Should Kids Be Social Media Influencers?

Should Kids Be Social Media Influencers?

Do you follow any social media influencers? If yes, why?

(Influencers are individuals, famous or not, with large followings. You can check out some of the most popular here.)

Would you want to be an influencer? Would you be willing to promote and market products on your social media feed if it meant earning lots of money?

In “Online and Making Thousands, at Age 4: Meet the Kidfluencers,” Sapna Maheshwari writes:

Samia was an influencer before she could talk.

Her parents, Adam and LaToya Ali, are influencers themselves and began chronicling Samia’s impending arrival on YouTube and Instagram in 2014, once Ms. Ali learned she was pregnant.

“Samia’s birth video is on YouTube, so she’s pretty much been born into social media,” Mr. Ali said.

Samia is now 4 and has 143,000 followers on Instagram and 203,000 subscribers on YouTube. Her feeds are mostly populated with posts of her posing and playing, but they also feature paid promotions for brands like Crayola and HomeStyle Harvest chicken nuggets.

There are instances when “Samia can’t verbatim get the message out,” Mr. Ali, who lives in the Atlanta area, said of the promotional posts. “Sometimes, their talking points are not kid talk, so LaToya would need to appear, or myself, to relay those because those are key deliverables that the brands want.”

Welcome to the world of kidfluencers. Brands have flocked to influencers — individuals, famous or not, with large followings on social media — for years, hoping their online popularity will prompt their fans to buy the products they vouch for. Then child influencers started appearing on their parents’ profiles, a surreal but seemingly harmless offshoot of this phenomenon.

Now, advertisers like Walmart, Staples and Mattel are bankrolling lucrative endorsements deals for toddlers and tweens with large followings and their own verified profiles on YouTube and Instagram. As a result, children too young to make their own accounts on the platforms are being turned into tastemakers.

The article describes how much money can be made as an influencer:

That can mean big money for the families of kidfluencers. Kyler Fisher, the father of 2-year-old identical twins who have more than two million followers on Instagram, said a sponsored post on the girls’ account could fetch between $10,000 and $20,000.

The twins, Taytum and Oakley, have promoted car seats and Carnival Cruise Lines on Instagram. They are also central to the success of their parents’ YouTube channel, Kyler & Mad, which has about three million subscribers. Promotions on the family YouTube channel can draw $25,000 to $50,000.

Fans are so interested in the family that their third child, due the first week of March, already has 112,000 Instagram followers.

“My kids complete the package, man,” Mr. Fisher said. “If we didn’t have the girls, I can’t imagine being as far as we are.”

Students, read the entire article, then tell us:

— What is your reaction to the article? Should children be social media influencers? Why or why not? What age is or isn’t appropriate?

— Do you follow any influencers? If yes, do they promote products on their social media feeds?

— Would you want to be a paid influencer? Why or why not?
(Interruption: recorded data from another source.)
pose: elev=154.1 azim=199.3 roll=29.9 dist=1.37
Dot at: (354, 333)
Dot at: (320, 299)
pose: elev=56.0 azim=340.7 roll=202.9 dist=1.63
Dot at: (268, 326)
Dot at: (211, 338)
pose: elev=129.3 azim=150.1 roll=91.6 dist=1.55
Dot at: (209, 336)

Do you think your parents would let you?

— Should parents allow their children to be child influencers? Would you let a younger sibling or your own children be paid influencers?
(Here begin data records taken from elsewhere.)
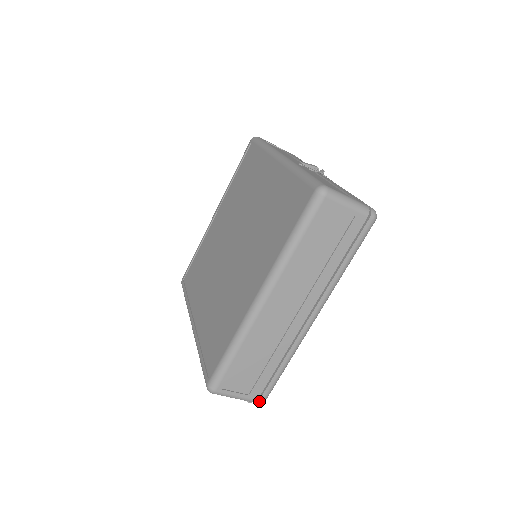
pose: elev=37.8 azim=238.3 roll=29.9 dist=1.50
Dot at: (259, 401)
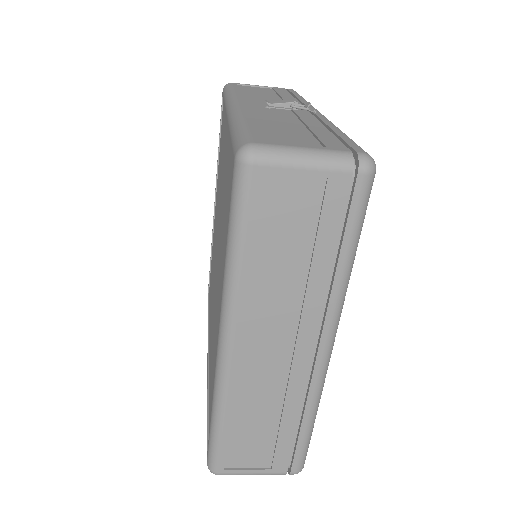
Dot at: (291, 473)
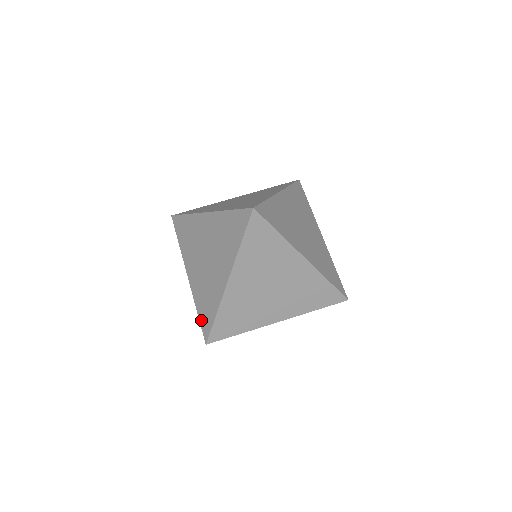
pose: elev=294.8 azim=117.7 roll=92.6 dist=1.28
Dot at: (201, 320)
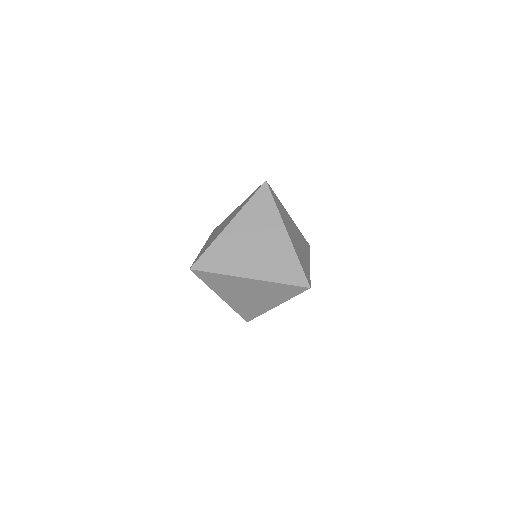
Dot at: (196, 259)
— The article describes the problems in regulating the phenomenon of child influencers:

Children’s television, overseen by the Federal Communications Commission, has rules that separate ads from content and limit product placement and promotions by a program’s host or characters. The internet doesn’t.

YouTube has its own guidelines for children’s advertising, but they are often hard to police. For example, the YouTube Kids app, designed for children 12 and under, is not supposed to contain sponsored content, but The New York Times found several paid advertorial videos from influencers there for companies like Walmart, DreamWorks and Claire’s.

Should advertisers and brands be able to use young people as influencers on social media? Should companies like Instagram and YouTube revise their policies on advertising and children? Should there be more regulations for the internet and social media to protect children?

Students 13 and older are invited to comment. All comments are moderated by the Learning Network staff, but please keep in mind that once your comment is accepted, it will be made public.